Assignment:
Repeat back the entries that follow, keeping every word as it is.

Provided information:
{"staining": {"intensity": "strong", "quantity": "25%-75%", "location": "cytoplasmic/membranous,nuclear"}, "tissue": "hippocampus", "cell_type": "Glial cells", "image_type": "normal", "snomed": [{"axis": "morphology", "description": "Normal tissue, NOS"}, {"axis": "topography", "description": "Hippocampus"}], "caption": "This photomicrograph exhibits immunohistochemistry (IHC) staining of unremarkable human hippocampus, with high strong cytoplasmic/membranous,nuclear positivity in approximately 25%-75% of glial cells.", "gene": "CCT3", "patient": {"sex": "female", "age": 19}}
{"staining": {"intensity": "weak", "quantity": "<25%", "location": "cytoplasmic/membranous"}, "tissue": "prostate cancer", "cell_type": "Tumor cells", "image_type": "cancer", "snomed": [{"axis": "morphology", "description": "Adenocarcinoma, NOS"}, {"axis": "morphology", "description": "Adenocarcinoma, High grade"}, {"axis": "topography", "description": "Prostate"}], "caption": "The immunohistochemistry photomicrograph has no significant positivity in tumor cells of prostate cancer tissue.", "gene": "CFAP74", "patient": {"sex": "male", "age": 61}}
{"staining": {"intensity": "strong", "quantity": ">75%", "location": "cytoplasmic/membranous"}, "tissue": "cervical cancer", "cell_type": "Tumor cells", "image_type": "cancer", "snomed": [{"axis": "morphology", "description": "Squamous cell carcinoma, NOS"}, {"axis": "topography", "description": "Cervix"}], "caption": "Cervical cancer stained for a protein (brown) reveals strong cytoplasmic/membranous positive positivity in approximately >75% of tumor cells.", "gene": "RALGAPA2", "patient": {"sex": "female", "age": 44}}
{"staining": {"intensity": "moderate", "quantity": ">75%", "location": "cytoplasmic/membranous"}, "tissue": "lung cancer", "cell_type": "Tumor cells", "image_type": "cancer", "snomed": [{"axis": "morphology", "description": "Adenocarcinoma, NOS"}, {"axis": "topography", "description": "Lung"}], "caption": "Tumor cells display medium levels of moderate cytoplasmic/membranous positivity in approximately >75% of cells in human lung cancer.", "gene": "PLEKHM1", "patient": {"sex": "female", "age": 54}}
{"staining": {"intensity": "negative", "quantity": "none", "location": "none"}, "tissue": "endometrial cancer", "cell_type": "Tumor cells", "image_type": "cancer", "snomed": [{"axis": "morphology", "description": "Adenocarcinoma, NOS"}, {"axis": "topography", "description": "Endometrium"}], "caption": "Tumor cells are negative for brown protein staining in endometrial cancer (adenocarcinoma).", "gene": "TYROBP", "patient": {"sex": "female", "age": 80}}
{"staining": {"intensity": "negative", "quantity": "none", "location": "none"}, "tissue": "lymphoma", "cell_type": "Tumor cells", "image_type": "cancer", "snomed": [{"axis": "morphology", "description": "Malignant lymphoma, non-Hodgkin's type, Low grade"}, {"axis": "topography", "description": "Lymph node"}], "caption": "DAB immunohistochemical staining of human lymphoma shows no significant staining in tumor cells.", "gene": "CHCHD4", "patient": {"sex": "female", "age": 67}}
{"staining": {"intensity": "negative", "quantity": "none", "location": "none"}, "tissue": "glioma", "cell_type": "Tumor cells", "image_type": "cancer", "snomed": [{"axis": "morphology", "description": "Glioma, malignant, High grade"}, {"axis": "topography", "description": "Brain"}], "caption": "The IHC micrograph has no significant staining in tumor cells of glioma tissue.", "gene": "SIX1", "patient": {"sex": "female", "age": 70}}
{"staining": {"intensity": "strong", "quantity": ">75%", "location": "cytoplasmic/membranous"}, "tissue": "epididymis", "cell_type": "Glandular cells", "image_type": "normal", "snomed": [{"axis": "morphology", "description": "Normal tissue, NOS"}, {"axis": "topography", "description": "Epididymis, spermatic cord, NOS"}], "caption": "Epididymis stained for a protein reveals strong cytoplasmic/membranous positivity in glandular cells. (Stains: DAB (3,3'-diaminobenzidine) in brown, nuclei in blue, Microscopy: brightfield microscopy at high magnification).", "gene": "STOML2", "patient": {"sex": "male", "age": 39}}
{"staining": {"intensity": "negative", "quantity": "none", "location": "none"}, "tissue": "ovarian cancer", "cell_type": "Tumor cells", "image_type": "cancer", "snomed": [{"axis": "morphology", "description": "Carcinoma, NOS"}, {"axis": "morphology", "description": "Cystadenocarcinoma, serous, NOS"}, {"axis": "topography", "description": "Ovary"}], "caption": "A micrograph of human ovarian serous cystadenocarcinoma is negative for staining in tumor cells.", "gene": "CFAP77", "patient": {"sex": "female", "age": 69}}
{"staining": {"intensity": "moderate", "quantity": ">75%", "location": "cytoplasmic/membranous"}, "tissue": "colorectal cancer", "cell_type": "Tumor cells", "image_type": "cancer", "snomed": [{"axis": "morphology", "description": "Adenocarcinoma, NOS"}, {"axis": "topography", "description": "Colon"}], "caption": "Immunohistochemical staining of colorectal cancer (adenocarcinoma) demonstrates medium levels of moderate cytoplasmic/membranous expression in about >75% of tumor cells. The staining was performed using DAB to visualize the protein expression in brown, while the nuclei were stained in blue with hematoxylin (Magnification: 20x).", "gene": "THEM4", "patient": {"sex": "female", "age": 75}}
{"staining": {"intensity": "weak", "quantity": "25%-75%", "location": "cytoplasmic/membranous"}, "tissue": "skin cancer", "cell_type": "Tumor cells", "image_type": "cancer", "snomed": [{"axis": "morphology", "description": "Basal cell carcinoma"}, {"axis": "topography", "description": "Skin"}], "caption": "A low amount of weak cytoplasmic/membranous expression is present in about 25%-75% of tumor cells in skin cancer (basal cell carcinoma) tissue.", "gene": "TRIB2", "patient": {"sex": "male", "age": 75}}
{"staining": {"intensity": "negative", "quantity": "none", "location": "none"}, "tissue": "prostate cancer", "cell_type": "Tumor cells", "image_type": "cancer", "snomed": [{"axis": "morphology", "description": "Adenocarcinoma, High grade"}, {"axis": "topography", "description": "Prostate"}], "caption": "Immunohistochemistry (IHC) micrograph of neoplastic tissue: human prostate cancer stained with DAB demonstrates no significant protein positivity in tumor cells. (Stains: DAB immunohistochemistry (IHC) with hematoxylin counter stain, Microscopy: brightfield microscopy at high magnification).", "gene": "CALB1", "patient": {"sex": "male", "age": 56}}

Reply to the exercise:
{"staining": {"intensity": "strong", "quantity": "25%-75%", "location": "cytoplasmic/membranous,nuclear"}, "tissue": "hippocampus", "cell_type": "Glial cells", "image_type": "normal", "snomed": [{"axis": "morphology", "description": "Normal tissue, NOS"}, {"axis": "topography", "description": "Hippocampus"}], "caption": "This photomicrograph exhibits immunohistochemistry (IHC) staining of unremarkable human hippocampus, with high strong cytoplasmic/membranous,nuclear positivity in approximately 25%-75% of glial cells.", "gene": "CCT3", "patient": {"sex": "female", "age": 19}}
{"staining": {"intensity": "weak", "quantity": "<25%", "location": "cytoplasmic/membranous"}, "tissue": "prostate cancer", "cell_type": "Tumor cells", "image_type": "cancer", "snomed": [{"axis": "morphology", "description": "Adenocarcinoma, NOS"}, {"axis": "morphology", "description": "Adenocarcinoma, High grade"}, {"axis": "topography", "description": "Prostate"}], "caption": "The immunohistochemistry photomicrograph has no significant positivity in tumor cells of prostate cancer tissue.", "gene": "CFAP74", "patient": {"sex": "male", "age": 61}}
{"staining": {"intensity": "strong", "quantity": ">75%", "location": "cytoplasmic/membranous"}, "tissue": "cervical cancer", "cell_type": "Tumor cells", "image_type": "cancer", "snomed": [{"axis": "morphology", "description": "Squamous cell carcinoma, NOS"}, {"axis": "topography", "description": "Cervix"}], "caption": "Cervical cancer stained for a protein (brown) reveals strong cytoplasmic/membranous positive positivity in approximately >75% of tumor cells.", "gene": "RALGAPA2", "patient": {"sex": "female", "age": 44}}
{"staining": {"intensity": "moderate", "quantity": ">75%", "location": "cytoplasmic/membranous"}, "tissue": "lung cancer", "cell_type": "Tumor cells", "image_type": "cancer", "snomed": [{"axis": "morphology", "description": "Adenocarcinoma, NOS"}, {"axis": "topography", "description": "Lung"}], "caption": "Tumor cells display medium levels of moderate cytoplasmic/membranous positivity in approximately >75% of cells in human lung cancer.", "gene": "PLEKHM1", "patient": {"sex": "female", "age": 54}}
{"staining": {"intensity": "negative", "quantity": "none", "location": "none"}, "tissue": "endometrial cancer", "cell_type": "Tumor cells", "image_type": "cancer", "snomed": [{"axis": "morphology", "description": "Adenocarcinoma, NOS"}, {"axis": "topography", "description": "Endometrium"}], "caption": "Tumor cells are negative for brown protein staining in endometrial cancer (adenocarcinoma).", "gene": "TYROBP", "patient": {"sex": "female", "age": 80}}
{"staining": {"intensity": "negative", "quantity": "none", "location": "none"}, "tissue": "lymphoma", "cell_type": "Tumor cells", "image_type": "cancer", "snomed": [{"axis": "morphology", "description": "Malignant lymphoma, non-Hodgkin's type, Low grade"}, {"axis": "topography", "description": "Lymph node"}], "caption": "DAB immunohistochemical staining of human lymphoma shows no significant staining in tumor cells.", "gene": "CHCHD4", "patient": {"sex": "female", "age": 67}}
{"staining": {"intensity": "negative", "quantity": "none", "location": "none"}, "tissue": "glioma", "cell_type": "Tumor cells", "image_type": "cancer", "snomed": [{"axis": "morphology", "description": "Glioma, malignant, High grade"}, {"axis": "topography", "description": "Brain"}], "caption": "The IHC micrograph has no significant staining in tumor cells of glioma tissue.", "gene": "SIX1", "patient": {"sex": "female", "age": 70}}
{"staining": {"intensity": "strong", "quantity": ">75%", "location": "cytoplasmic/membranous"}, "tissue": "epididymis", "cell_type": "Glandular cells", "image_type": "normal", "snomed": [{"axis": "morphology", "description": "Normal tissue, NOS"}, {"axis": "topography", "description": "Epididymis, spermatic cord, NOS"}], "caption": "Epididymis stained for a protein reveals strong cytoplasmic/membranous positivity in glandular cells. (Stains: DAB (3,3'-diaminobenzidine) in brown, nuclei in blue, Microscopy: brightfield microscopy at high magnification).", "gene": "STOML2", "patient": {"sex": "male", "age": 39}}
{"staining": {"intensity": "negative", "quantity": "none", "location": "none"}, "tissue": "ovarian cancer", "cell_type": "Tumor cells", "image_type": "cancer", "snomed": [{"axis": "morphology", "description": "Carcinoma, NOS"}, {"axis": "morphology", "description": "Cystadenocarcinoma, serous, NOS"}, {"axis": "topography", "description": "Ovary"}], "caption": "A micrograph of human ovarian serous cystadenocarcinoma is negative for staining in tumor cells.", "gene": "CFAP77", "patient": {"sex": "female", "age": 69}}
{"staining": {"intensity": "moderate", "quantity": ">75%", "location": "cytoplasmic/membranous"}, "tissue": "colorectal cancer", "cell_type": "Tumor cells", "image_type": "cancer", "snomed": [{"axis": "morphology", "description": "Adenocarcinoma, NOS"}, {"axis": "topography", "description": "Colon"}], "caption": "Immunohistochemical staining of colorectal cancer (adenocarcinoma) demonstrates medium levels of moderate cytoplasmic/membranous expression in about >75% of tumor cells. The staining was performed using DAB to visualize the protein expression in brown, while the nuclei were stained in blue with hematoxylin (Magnification: 20x).", "gene": "THEM4", "patient": {"sex": "female", "age": 75}}
{"staining": {"intensity": "weak", "quantity": "25%-75%", "location": "cytoplasmic/membranous"}, "tissue": "skin cancer", "cell_type": "Tumor cells", "image_type": "cancer", "snomed": [{"axis": "morphology", "description": "Basal cell carcinoma"}, {"axis": "topography", "description": "Skin"}], "caption": "A low amount of weak cytoplasmic/membranous expression is present in about 25%-75% of tumor cells in skin cancer (basal cell carcinoma) tissue.", "gene": "TRIB2", "patient": {"sex": "male", "age": 75}}
{"staining": {"intensity": "negative", "quantity": "none", "location": "none"}, "tissue": "prostate cancer", "cell_type": "Tumor cells", "image_type": "cancer", "snomed": [{"axis": "morphology", "description": "Adenocarcinoma, High grade"}, {"axis": "topography", "description": "Prostate"}], "caption": "Immunohistochemistry (IHC) micrograph of neoplastic tissue: human prostate cancer stained with DAB demonstrates no significant protein positivity in tumor cells. (Stains: DAB immunohistochemistry (IHC) with hematoxylin counter stain, Microscopy: brightfield microscopy at high magnification).", "gene": "CALB1", "patient": {"sex": "male", "age": 56}}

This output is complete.